Right now power-purchase agreements (PPAs) are technically legal for solar installations, but the solar industry wants to make that clear. They’re pushing for passage of Senate Bill 401, which would ensure that utility customers could be eligible for third-party ownership of a PV array. However utilities, among them Georgia Power, have voiced opposition to the legislation.
Georgia Power is contending that the bill would infringe on its territory and the introduction of new power producers would cause the utility to raise rates for customers because it would be required to raise its rates, according to The Savannah Morning News. The utility also cited the state’s Electric Service Act which established territories for utilities in the state.

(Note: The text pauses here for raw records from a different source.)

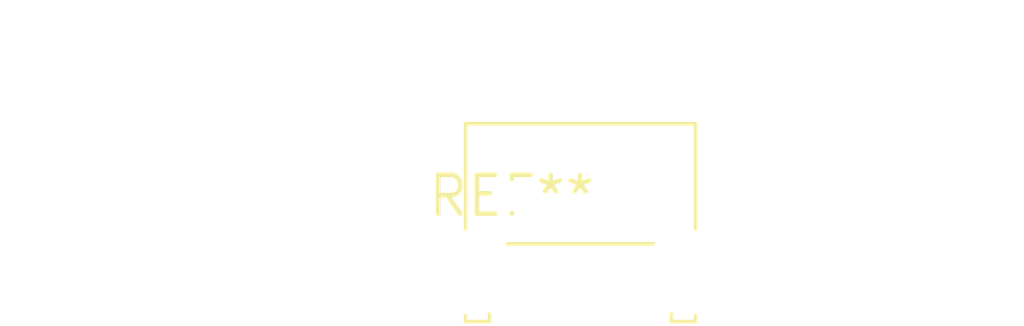
<source format=kicad_pcb>
(kicad_pcb (version 20240108) (generator pcbnew)

  (general
    (thickness 1.6)
  )

  (paper "A4")
  (layers
    (0 "F.Cu" signal)
    (31 "B.Cu" signal)
    (32 "B.Adhes" user "B.Adhesive")
    (33 "F.Adhes" user "F.Adhesive")
    (34 "B.Paste" user)
    (35 "F.Paste" user)
    (36 "B.SilkS" user "B.Silkscreen")
    (37 "F.SilkS" user "F.Silkscreen")
    (38 "B.Mask" user)
    (39 "F.Mask" user)
    (40 "Dwgs.User" user "User.Drawings")
    (41 "Cmts.User" user "User.Comments")
    (42 "Eco1.User" user "User.Eco1")
    (43 "Eco2.User" user "User.Eco2")
    (44 "Edge.Cuts" user)
    (45 "Margin" user)
    (46 "B.CrtYd" user "B.Courtyard")
    (47 "F.CrtYd" user "F.Courtyard")
    (48 "B.Fab" user)
    (49 "F.Fab" user)
    (50 "User.1" user)
    (51 "User.2" user)
    (52 "User.3" user)
    (53 "User.4" user)
    (54 "User.5" user)
    (55 "User.6" user)
    (56 "User.7" user)
    (57 "User.8" user)
    (58 "User.9" user)
  )

  (setup
    (pad_to_mask_clearance 0)
    (pcbplotparams
      (layerselection 0x00010fc_ffffffff)
      (plot_on_all_layers_selection 0x0000000_00000000)
      (disableapertmacros false)
      (usegerberextensions false)
      (usegerberattributes false)
      (usegerberadvancedattributes false)
      (creategerberjobfile false)
      (dashed_line_dash_ratio 12.000000)
      (dashed_line_gap_ratio 3.000000)
      (svgprecision 4)
      (plotframeref false)
      (viasonmask false)
      (mode 1)
      (useauxorigin false)
      (hpglpennumber 1)
      (hpglpenspeed 20)
      (hpglpendiameter 15.000000)
      (dxfpolygonmode false)
      (dxfimperialunits false)
      (dxfusepcbnewfont false)
      (psnegative false)
      (psa4output false)
      (plotreference false)
      (plotvalue false)
      (plotinvisibletext false)
      (sketchpadsonfab false)
      (subtractmaskfromsilk false)
      (outputformat 1)
      (mirror false)
      (drillshape 1)
      (scaleselection 1)
      (outputdirectory "")
    )
  )

  (net 0 "")

  (footprint "SW_SPST_Omron_B3F-315x_Angled" (layer "F.Cu") (at 0 0))

)

</source>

“The quote about increasing rates, I think it’s misleading,” said Georgia Solar Energy Association Lobbyist Jason Rooks. “The biggest pressure on rates and customer bills is capital investment to meet forecasted future demand. If customers put their private capital in PV, that reduces long-term demand.”
“SB 401 is to clarify that customers have the right to onsite generation and financing in any way they want to,” he said.
The legislation is limited in scope. It doesn’t mandate that utilities buy excess power produced by PV arrays, nor does it require net-metering, according to Rooks.
“Our legislation is pro property rights and free market,” he said.
The legislation could have a large impact on the state’s renewable energy market.
“I believe this will set Georgia in the forefront in the southeast,” Rooks said. “There’s the same legal cloud in North Carolina, Florida and throughout the southern states. I think this will show that Georgia wants to be a leader in the clean tech industry. I think it will be significant and will be a game-changer.”
States with financing options have seen their solar industries grow quickly, according to Rooks.
“It’s boon in every state that they’ve been working in,” he said.
The legislation is now in the State Senate Natural Resources and Environment Committee and has to come out of committee soon. Otherwise it might not make it to the state’s other legislative house by crossover day, which would effectively kill the bill’s chances.
“I’m still confident that that bill will make it through to the governor’s office,” Rooks said.
Whether or not the Governor will sign it remains to be seen.